* [Action item A]
From the forum discussion, repeat the passage from "To be fair, the" up to and including "never gets involved.".
* [Action item B]
According to the forum discussion, who is Matthew Green?
* [Action item C]
Rewrite the paragraph in the forum discussion that begins "I’m not entirely sure if this needs to be an issue" as a short bulleted list that keeps its main facts.

If it’s not literally a SHA of the file, then it’s some kind of imprecise comparison, and calling it “neural” sure makes it sound like a classifier. Presumably the result of the comparison algorithm is supposed to be “a human would consider B to be an edited version of A”. Otherwise it would again be trivial to fool, just by changing one pixel.
So if it’s an imprecise algorithm supposedly mimicking a human decision, the natural question is, what happens if an adversary tries to induce a false positive? Impossible with a file hash, but I’m suspecting significantly less impossible with this algorithm. At any rate, I’m just asking, has anyone tried?
Using the name “Neural” likely just means the hashing algorithm has been optimised to run on the Apple Neural Engine accelerator, for the sake of speed and power efficiency.
What happens if an adversary tries to induce a false positive? About the only consequence I can think of is that the person at Apple who performs the human review step has a slightly nicer day because they got to look at an image which isn’t CSAM.
Matthew Green, a top cryptography researcher at Johns Hopkins University, warned that the system could be used to frame innocent people by sending them seemingly innocuous images designed to trigger matches for child pornography. That could fool Apple’s algorithm and alert law enforcement. “Researchers have been able to do this pretty easily,” he said of the ability to trick such systems.
So it would seem so.
I’m not entirely sure if this needs to be an issue as such. If a match triggers an immediate automatic shutdown of your account: then yes, it’s a problem. But as I read this, it merely “flags” your account for closer inspection, and you may not even know it happened. And as I understand it, false matches are mostly limited to intentionally crafted images, rather than accidental false match (like e.g. Tumblr’s mess of a “nudity detector”).
The bigger issue is sending of actual child pornography: you don’t control the messages you receive over email, iMessage, WhatsApp, etc. and a malicious “here are the pictures you asked for 😉” message could potentially land you in some problems. It essentially opens you up to a new type of “digital swatting” attack and also one that could potentially be hard to defend from in cases of persistent and motivated attackers.
One of the concerns that occured to me is that if adversarial testing hasn’t been a focus, it might turn out to be pretty easy to generate a false positive, and then you’ve not only got a 4chan-ready DoS attack on iCloud but a “mass swatting” opportunity. Imagine an adversarial meme image goes popular, and once you receive ten of them your account gets locked and you’re reported to the authorities.
How so? Do teenagers frequently exchange known images of child pornography that the relevant authorities have already reviewed for inclusion in this database?
To be fair, the Messages feature doesn’t match against a list of hashes but actually does do ML to detect suspicious photos. That said, it’s only for under-13s, who are not teenagers.
Additionally, that particular feature does not communicate with Apple at all. Only the parents or guardians on the account. So maybe an awkward conversation with a parent but Apple never gets involved.

* [Material supplied]
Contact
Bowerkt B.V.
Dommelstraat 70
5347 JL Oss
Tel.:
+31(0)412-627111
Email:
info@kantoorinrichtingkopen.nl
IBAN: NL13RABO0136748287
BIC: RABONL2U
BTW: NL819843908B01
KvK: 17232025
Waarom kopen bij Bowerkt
---
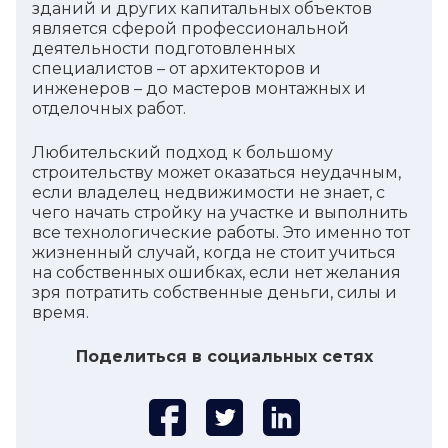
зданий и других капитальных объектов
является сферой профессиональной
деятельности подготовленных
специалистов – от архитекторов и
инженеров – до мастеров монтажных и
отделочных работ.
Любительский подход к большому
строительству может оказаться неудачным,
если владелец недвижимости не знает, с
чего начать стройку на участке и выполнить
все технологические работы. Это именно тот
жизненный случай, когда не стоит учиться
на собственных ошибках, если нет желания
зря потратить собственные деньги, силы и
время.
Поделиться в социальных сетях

* [Exercise answer A]
To be fair, the Messages feature doesn’t match against a list of hashes but actually does do ML to detect suspicious photos. That said, it’s only for under-13s, who are not teenagers.
Additionally, that particular feature does not communicate with Apple at all. Only the parents or guardians on the account. So maybe an awkward conversation with a parent but Apple never gets involved.

* [Exercise answer B]
A top cryptography researcher at Johns Hopkins University.

* [Exercise answer C]
- This may not need to be an issue.
- If a match triggered an immediate automatic account shutdown, it would be a problem.
- As the writer reads it, a match only flags the account for closer inspection, and the user may not even know.
- False matches are mostly limited to intentionally crafted images, not accidental ones like those from Tumblr's "nudity detector."